* What is required:
Output every line of the listing, unchanged and in the same order.

Records from a data source:
▼

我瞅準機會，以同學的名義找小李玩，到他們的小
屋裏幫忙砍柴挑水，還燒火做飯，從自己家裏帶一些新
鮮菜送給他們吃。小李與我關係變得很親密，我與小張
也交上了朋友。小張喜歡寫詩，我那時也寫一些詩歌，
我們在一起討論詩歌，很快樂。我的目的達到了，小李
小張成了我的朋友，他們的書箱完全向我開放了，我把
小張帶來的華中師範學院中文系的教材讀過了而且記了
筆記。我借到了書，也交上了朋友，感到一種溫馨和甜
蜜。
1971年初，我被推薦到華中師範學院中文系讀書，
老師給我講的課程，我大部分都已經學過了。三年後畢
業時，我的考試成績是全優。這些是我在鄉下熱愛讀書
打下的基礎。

▲

* Result of the task:
我瞅準機會，以同學的名義找小李玩，到他們的小
屋裏幫忙砍柴挑水，還燒火做飯，從自己家裏帶一些新
鮮菜送給他們吃。小李與我關係變得很親密，我與小張
也交上了朋友。小張喜歡寫詩，我那時也寫一些詩歌，
我們在一起討論詩歌，很快樂。我的目的達到了，小李
小張成了我的朋友，他們的書箱完全向我開放了，我把
小張帶來的華中師範學院中文系的教材讀過了而且記了
筆記。我借到了書，也交上了朋友，感到一種溫馨和甜
蜜。
1971年初，我被推薦到華中師範學院中文系讀書，
老師給我講的課程，我大部分都已經學過了。三年後畢
業時，我的考試成績是全優。這些是我在鄉下熱愛讀書
打下的基礎。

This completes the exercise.